Task objective: Among the entries below, one line contains "left eye: (908, 420)" and another contains "right front paw: (80, 201)". Transcribe those two lines and every line between them, exactly.

********

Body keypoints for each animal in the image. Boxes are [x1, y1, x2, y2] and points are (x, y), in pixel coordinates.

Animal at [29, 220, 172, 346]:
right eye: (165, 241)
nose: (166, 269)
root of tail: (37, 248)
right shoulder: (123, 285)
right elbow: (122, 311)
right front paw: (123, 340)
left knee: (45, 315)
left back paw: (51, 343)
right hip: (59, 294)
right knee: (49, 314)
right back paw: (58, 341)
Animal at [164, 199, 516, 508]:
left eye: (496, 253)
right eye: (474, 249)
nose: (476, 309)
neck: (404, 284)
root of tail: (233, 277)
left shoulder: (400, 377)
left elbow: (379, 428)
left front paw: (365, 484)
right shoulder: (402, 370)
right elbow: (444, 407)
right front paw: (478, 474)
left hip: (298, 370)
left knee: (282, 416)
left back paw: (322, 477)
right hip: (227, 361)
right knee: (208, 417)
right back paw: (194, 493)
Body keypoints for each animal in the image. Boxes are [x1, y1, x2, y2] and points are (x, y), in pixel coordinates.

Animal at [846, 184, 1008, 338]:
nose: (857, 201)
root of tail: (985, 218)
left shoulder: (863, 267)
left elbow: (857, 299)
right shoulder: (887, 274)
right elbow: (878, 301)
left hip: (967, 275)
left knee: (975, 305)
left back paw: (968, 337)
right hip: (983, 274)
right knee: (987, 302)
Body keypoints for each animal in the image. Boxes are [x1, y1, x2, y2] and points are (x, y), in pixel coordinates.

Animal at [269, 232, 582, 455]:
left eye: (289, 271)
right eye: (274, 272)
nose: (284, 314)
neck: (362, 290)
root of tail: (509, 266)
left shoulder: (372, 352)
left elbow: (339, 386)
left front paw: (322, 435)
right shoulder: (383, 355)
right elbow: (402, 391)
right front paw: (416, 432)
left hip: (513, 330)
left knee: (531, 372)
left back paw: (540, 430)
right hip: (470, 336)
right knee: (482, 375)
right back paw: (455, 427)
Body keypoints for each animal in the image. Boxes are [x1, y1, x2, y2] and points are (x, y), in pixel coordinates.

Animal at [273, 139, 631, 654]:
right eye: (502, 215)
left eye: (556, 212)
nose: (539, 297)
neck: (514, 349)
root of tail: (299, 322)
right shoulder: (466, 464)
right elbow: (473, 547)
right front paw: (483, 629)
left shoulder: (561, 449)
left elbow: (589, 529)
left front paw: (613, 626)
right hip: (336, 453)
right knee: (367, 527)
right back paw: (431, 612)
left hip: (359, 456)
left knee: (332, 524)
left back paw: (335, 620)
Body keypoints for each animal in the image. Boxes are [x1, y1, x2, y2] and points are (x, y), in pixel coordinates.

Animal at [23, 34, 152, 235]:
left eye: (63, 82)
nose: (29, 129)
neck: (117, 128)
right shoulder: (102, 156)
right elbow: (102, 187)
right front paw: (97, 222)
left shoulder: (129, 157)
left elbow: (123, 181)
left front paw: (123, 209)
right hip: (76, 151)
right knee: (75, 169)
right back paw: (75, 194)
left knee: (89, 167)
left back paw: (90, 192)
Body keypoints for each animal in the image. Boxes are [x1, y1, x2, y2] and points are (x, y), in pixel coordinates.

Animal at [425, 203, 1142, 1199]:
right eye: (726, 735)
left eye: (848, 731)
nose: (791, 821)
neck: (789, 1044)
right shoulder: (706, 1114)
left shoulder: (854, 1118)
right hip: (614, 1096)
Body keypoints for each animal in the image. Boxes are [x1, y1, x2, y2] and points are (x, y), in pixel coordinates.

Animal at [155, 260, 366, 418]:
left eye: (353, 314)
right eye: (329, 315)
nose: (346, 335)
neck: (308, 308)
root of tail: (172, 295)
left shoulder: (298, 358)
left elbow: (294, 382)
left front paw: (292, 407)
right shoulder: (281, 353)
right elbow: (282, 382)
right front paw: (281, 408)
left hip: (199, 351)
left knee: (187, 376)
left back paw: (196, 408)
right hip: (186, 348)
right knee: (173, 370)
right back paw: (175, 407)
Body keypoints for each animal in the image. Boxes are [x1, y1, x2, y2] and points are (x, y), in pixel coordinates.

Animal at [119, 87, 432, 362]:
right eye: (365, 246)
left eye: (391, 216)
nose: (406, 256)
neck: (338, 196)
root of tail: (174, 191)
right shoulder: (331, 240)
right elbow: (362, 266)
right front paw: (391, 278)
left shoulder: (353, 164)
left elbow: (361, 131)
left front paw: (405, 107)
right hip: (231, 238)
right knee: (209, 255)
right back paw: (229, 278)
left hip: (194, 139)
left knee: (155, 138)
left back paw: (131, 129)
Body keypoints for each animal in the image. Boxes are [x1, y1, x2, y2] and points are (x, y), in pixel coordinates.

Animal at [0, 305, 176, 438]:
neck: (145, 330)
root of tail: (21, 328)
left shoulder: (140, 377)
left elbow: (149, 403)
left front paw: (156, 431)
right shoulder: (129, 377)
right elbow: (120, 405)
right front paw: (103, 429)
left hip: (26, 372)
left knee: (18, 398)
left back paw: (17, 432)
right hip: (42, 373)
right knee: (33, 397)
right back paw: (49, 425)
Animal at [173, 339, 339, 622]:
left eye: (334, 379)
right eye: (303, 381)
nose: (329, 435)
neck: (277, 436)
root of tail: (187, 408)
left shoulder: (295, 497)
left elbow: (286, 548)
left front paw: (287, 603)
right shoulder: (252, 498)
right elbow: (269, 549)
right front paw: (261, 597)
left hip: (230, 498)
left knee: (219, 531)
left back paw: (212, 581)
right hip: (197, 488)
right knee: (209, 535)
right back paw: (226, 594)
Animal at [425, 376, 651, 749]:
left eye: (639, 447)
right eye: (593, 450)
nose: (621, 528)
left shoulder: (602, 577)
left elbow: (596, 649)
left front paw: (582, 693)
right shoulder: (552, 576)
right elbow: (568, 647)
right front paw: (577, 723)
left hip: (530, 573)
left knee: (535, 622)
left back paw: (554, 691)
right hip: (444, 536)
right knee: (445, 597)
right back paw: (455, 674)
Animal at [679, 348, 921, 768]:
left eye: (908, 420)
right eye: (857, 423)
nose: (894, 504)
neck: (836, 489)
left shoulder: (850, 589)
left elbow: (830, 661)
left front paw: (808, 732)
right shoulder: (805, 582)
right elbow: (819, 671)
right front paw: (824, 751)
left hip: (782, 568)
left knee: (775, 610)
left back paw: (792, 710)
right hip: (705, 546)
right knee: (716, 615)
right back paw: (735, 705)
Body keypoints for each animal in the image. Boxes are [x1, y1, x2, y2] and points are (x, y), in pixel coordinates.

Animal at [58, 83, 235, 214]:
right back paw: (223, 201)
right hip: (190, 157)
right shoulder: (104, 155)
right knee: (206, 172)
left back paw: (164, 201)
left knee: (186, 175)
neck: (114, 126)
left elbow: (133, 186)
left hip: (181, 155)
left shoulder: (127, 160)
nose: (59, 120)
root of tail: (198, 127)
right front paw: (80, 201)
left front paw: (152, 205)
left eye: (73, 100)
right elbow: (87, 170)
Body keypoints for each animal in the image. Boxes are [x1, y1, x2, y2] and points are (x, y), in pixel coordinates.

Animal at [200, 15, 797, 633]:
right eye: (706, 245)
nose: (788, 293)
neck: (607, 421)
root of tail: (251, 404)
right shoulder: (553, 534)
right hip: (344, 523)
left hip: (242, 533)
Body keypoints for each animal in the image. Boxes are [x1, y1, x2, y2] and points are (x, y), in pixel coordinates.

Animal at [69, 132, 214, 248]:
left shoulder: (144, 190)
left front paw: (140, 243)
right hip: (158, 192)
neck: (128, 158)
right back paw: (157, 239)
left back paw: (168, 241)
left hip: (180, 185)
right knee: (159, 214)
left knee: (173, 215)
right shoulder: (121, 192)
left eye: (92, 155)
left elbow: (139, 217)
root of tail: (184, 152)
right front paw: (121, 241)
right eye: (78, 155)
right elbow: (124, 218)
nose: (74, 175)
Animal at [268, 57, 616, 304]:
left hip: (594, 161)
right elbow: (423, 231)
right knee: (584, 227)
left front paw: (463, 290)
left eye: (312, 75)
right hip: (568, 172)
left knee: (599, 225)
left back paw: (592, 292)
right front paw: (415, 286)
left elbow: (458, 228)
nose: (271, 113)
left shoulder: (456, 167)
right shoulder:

********

Exercise output:
left eye: (908, 420)
right eye: (857, 423)
nose: (894, 504)
neck: (836, 489)
left shoulder: (850, 589)
left elbow: (830, 661)
left front paw: (808, 732)
right shoulder: (805, 582)
right elbow: (819, 671)
right front paw: (824, 751)
left hip: (782, 568)
left knee: (775, 610)
left back paw: (792, 710)
right hip: (705, 546)
right knee: (716, 615)
right back paw: (735, 705)
Body keypoints for each animal in the image. Boxes are [x1, y1, x2, y2] and points are (x, y), in pixel coordinates.

Animal at [58, 83, 235, 214]:
right back paw: (223, 201)
right hip: (190, 157)
right shoulder: (104, 155)
right knee: (206, 172)
left back paw: (164, 201)
left knee: (186, 175)
neck: (114, 126)
left elbow: (133, 186)
left hip: (181, 155)
left shoulder: (127, 160)
nose: (59, 120)
root of tail: (198, 127)
right front paw: (80, 201)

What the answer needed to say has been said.